Exercise:
An exact copy of the data is needed, but without any of its images.

Data section:

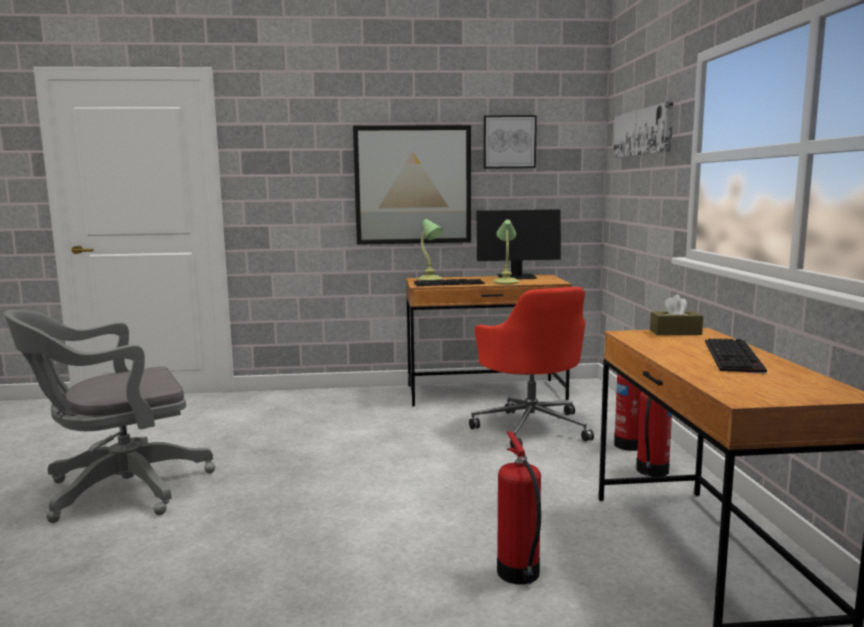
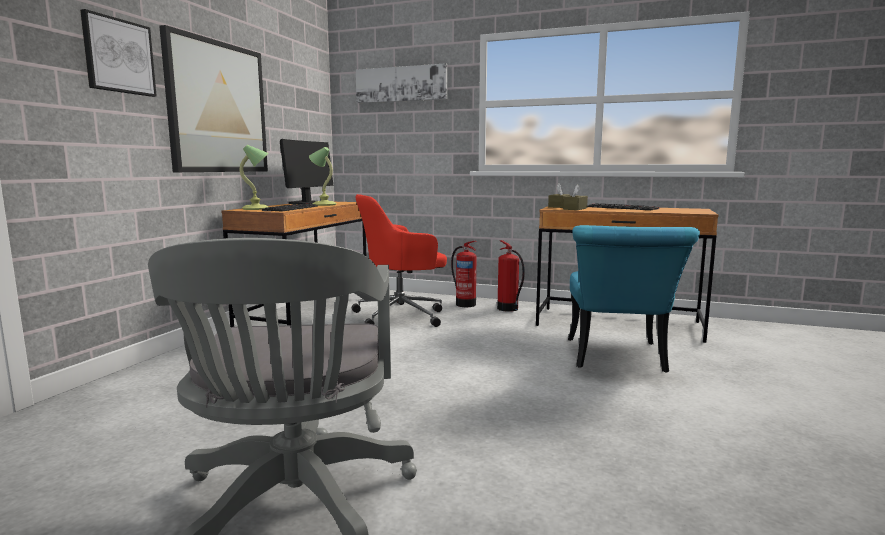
camera: 65 degrees left, 0 degrees up
red office chair [469,287,594,448] -> red office chair turned 150 degrees clockwise [352,194,447,327]
picture [483,115,537,169] -> picture moved to [80,9,157,97]
fire extinguisher [497,431,541,585] -> turquoise chair [568,225,700,373]
none -> brown tissue box [563,184,588,210]

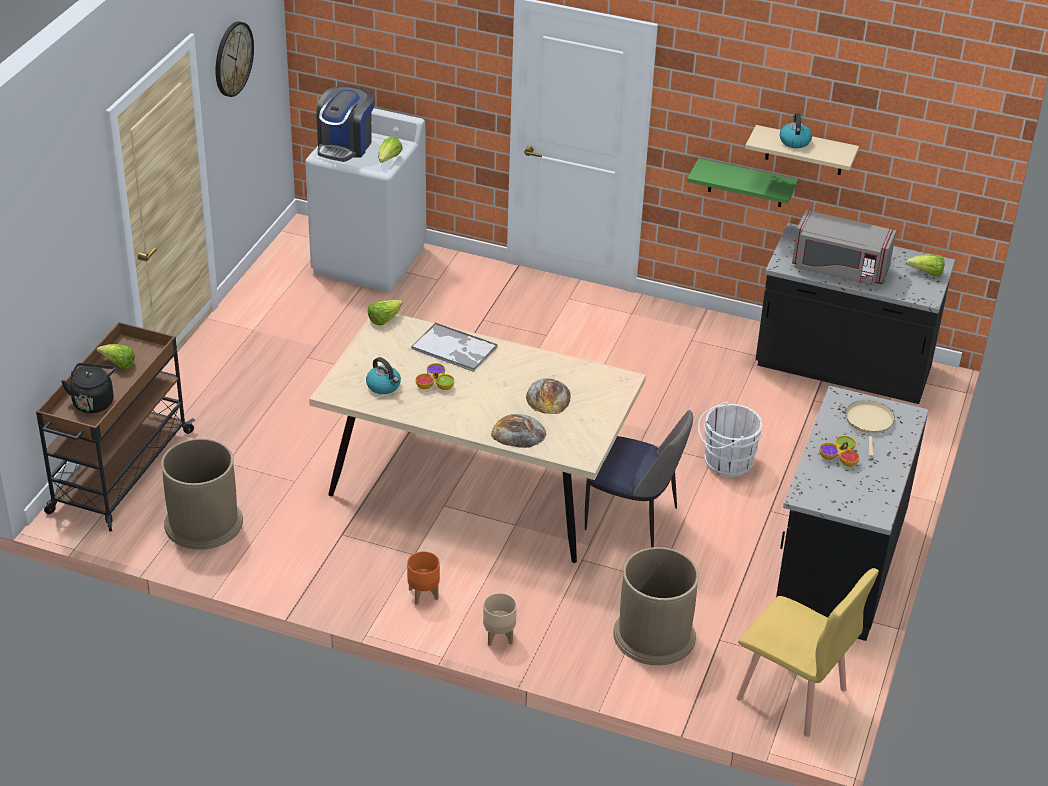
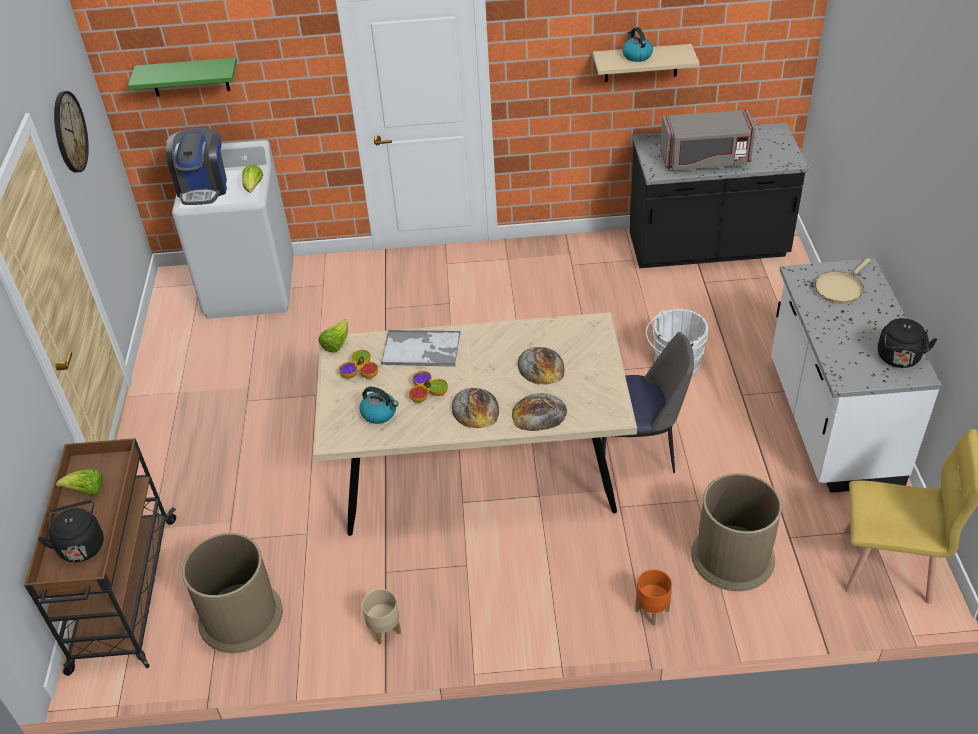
camera: 20 degrees left, 5 degrees up
orange planter [407,551,440,605] -> orange planter moved to [635,569,672,625]
beige planter [483,593,517,646] -> beige planter moved to [362,589,401,645]
green shelf [687,158,798,207] -> green shelf moved to [128,58,237,96]
black counter [776,386,929,641] -> white counter [771,258,942,493]
bowl [819,436,860,467] -> bowl moved to [339,350,378,379]
beige frying pan [845,400,895,457] -> beige frying pan turned 120 degrees counterclockwise [815,258,871,304]
lettuce [906,254,945,277] -> none
none -> bread [452,388,499,428]
none -> black kettle [878,318,937,368]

Exercise response:
camera: 65 degrees left, 0 degrees up
red office chair [469,287,594,448] -> red office chair turned 150 degrees clockwise [352,194,447,327]
picture [483,115,537,169] -> picture moved to [80,9,157,97]
fire extinguisher [497,431,541,585] -> turquoise chair [568,225,700,373]
none -> brown tissue box [563,184,588,210]

camera: 20 degrees left, 5 degrees up
orange planter [407,551,440,605] -> orange planter moved to [635,569,672,625]
beige planter [483,593,517,646] -> beige planter moved to [362,589,401,645]
green shelf [687,158,798,207] -> green shelf moved to [128,58,237,96]
black counter [776,386,929,641] -> white counter [771,258,942,493]
bowl [819,436,860,467] -> bowl moved to [339,350,378,379]
beige frying pan [845,400,895,457] -> beige frying pan turned 120 degrees counterclockwise [815,258,871,304]
lettuce [906,254,945,277] -> none
none -> bread [452,388,499,428]
none -> black kettle [878,318,937,368]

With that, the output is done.